Frisco ISD is changing discipline practices after the Texas Education Agency found that Black male students, particularly those who receive special education services, were being punished at a higher rate than others.

District data also show that low-income students, boys, students receiving special education services, and at-risk students are also disciplined at higher rates.

TEA notified the district of the disparities in September after a review of three years of FISD data, according to discussion at the Dec. 14 school board meeting. The state’s finding of “significant disproportionality” requires FISD to review and, if appropriate, revise its policies. The district must also publicly report those policy revisions, according to the TEA.

Erin Miller, chief student services officer for FISD, told the board the district is updating its discipline philosophy altogether.

“We want to change behavior, not punish,” Miller said.
FISD wants to move away from the idea of discipline and focus on behavior management, she said. For FISD, Miller said, this means focusing on restorative practices, teachable moments and changing behavior—not punishing students. The district has also been addressing implicit bias as part of this work, Assistant Director of Communications Meghan Cone said.


FISD campuses had a more formulaic approach to discipline before this shift toward behavior management, Cone said. In the past, a fight among students would generally result in three days of out-of-school suspension and three days of in-school suspension at FISD campuses—although this was not a district-wide policy or standard, Cone said.

Miller said the district instead wants to consider the context of each individual situation and each student. The goal is to try to teach students how to behave appropriately in a learning environment—not punish them according to a matrix or formula, she said.

FISD has been working on a new discipline philosophy for a couple years and is developing a new matrix that focuses on behavior management. Cone said the details are still in flux, and the district has not finalized the new matrix.

According to the National Education Association, out-of-school suspensions are the No. 1 predictor of school dropout rates, reliance on social welfare programs, probability of future unemployment and imprisonment.


U.S. Department of Education's Office for Civil Rights data from 2014 show that Black students across the nation are suspended and expelled three times more often than white students.

Miller told the school board that throughout the course of her career as an educator, the concept of discipline in schools has changed. Before, discipline was intended to be punitive.

“This [new philosophy] is very different from my first year of teaching in 1995 in Lubbock, Texas, when the principal called me in because he needed a witness as he paddled a kid,” Miller said.
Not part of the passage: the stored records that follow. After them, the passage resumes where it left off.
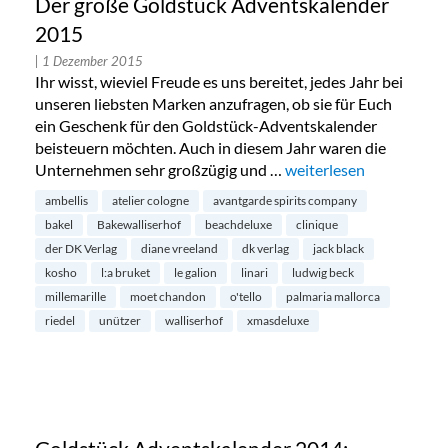
Der große Goldstück Adventskalender
2015
| 1 Dezember 2015
Ihr wisst, wieviel Freude es uns bereitet, jedes Jahr bei
unseren liebsten Marken anzufragen, ob sie für Euch
ein Geschenk für den Goldstück-Adventskalender
beisteuern möchten. Auch in diesem Jahr waren die
Unternehmen sehr großzügig und …
„Der große Goldstück 
weiterlesen
ambellis
atelier cologne
avantgarde spirits company
bakel
Bakewalliserhof
beachdeluxe
clinique
der DK Verlag
diane vreeland
dk verlag
jack black
kosho
l:a bruket
le galion
linari
ludwig beck
millemarille
moet chandon
o'tello
palmaria mallorca
riedel
unützer
walliserhof
xmasdeluxe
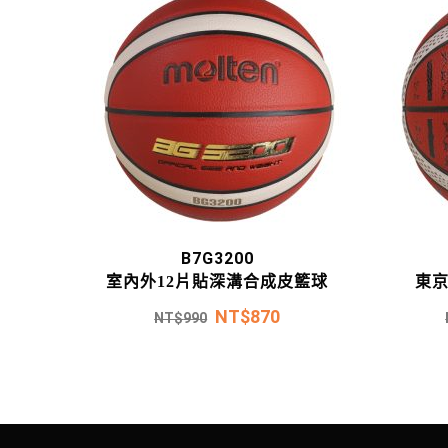
B7G3200
室內外12片貼深溝合成皮籃球
東
NT$
870
NT$
990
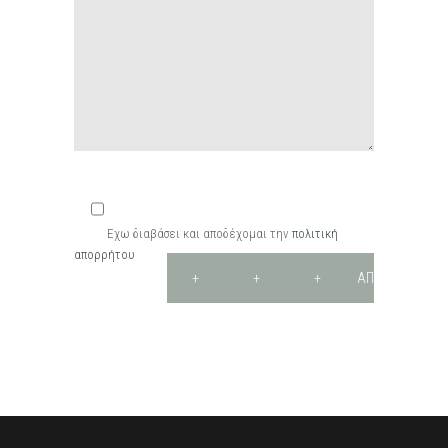
Εχω διαβάσει και αποδέχομαι την
πολιτική
απορρήτου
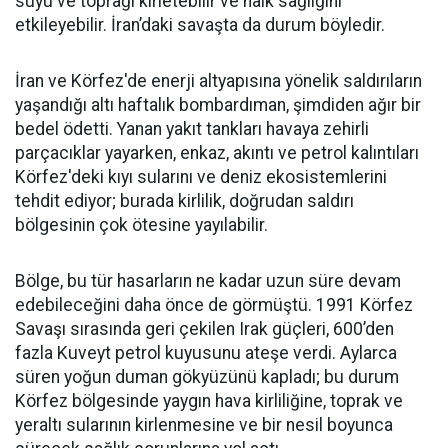
suyu ve toprağı kirletebilir ve halk sağlığını
etkileyebilir. İran’daki savaşta da durum böyledir.
İran ve Körfez'de enerji altyapısına yönelik saldırıların
yaşandığı altı haftalık bombardıman, şimdiden ağır bir
bedel ödetti. Yanan yakıt tankları havaya zehirli
parçacıklar yayarken, enkaz, akıntı ve petrol kalıntıları
Körfez'deki kıyı sularını ve deniz ekosistemlerini
tehdit ediyor; burada kirlilik, doğrudan saldırı
bölgesinin çok ötesine yayılabilir.
Bölge, bu tür hasarların ne kadar uzun süre devam
edebileceğini daha önce de görmüştü. 1991 Körfez
Savaşı sırasında geri çekilen Irak güçleri, 600’den
fazla Kuveyt petrol kuyusunu ateşe verdi. Aylarca
süren yoğun duman gökyüzünü kapladı; bu durum
Körfez bölgesinde yaygın hava kirliliğine, toprak ve
yeraltı sularının kirlenmesine ve bir nesil boyunca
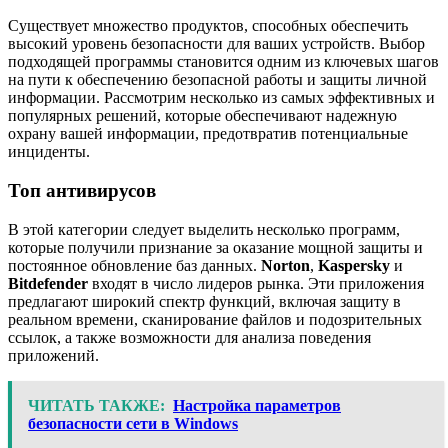
Существует множество продуктов, способных обеспечить
высокий уровень безопасности для ваших устройств. Выбор
подходящей программы становится одним из ключевых шагов
на пути к обеспечению безопасной работы и защиты личной
информации. Рассмотрим несколько из самых эффективных и
популярных решений, которые обеспечивают надежную
охрану вашей информации, предотвратив потенциальные
инциденты.
Топ антивирусов
В этой категории следует выделить несколько программ,
которые получили признание за оказание мощной защиты и
постоянное обновление баз данных.
Norton
,
Kaspersky
и
Bitdefender
входят в число лидеров рынка. Эти приложения
предлагают широкий спектр функций, включая защиту в
реальном времени, сканирование файлов и подозрительных
ссылок, а также возможности для анализа поведения
приложений.
ЧИТАТЬ ТАКЖЕ:
Настройка параметров
безопасности сети в Windows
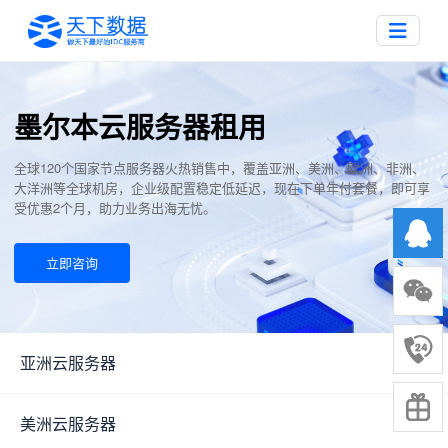
墨尔本云服务器租用
全球120个国家节点服务器火热销售中，覆盖亚洲、美洲、欧洲、非洲、
大洋洲等全球机房，企业级配置稳定低延迟，现在下单年付套餐，即可享
受优惠2个月，助力业务出海无忧。
立即咨询
亚洲云服务器
▼
美洲云服务器
▼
In recent years, studies have emerged that suggest punitive practices—such as expulsions and out-of-school suspensions—have long-lasting negative effects and are disproportionately applied to Black students. In response, the TEA moved toward a restorative justice approach in 2015. This approach focuses on relationship building, aims to create belonging over exclusion and promotes meaningful accountability—not punishment.


“We need to be looking at discipline differently,” Miller said. “Times have changed, and we need to change with them.”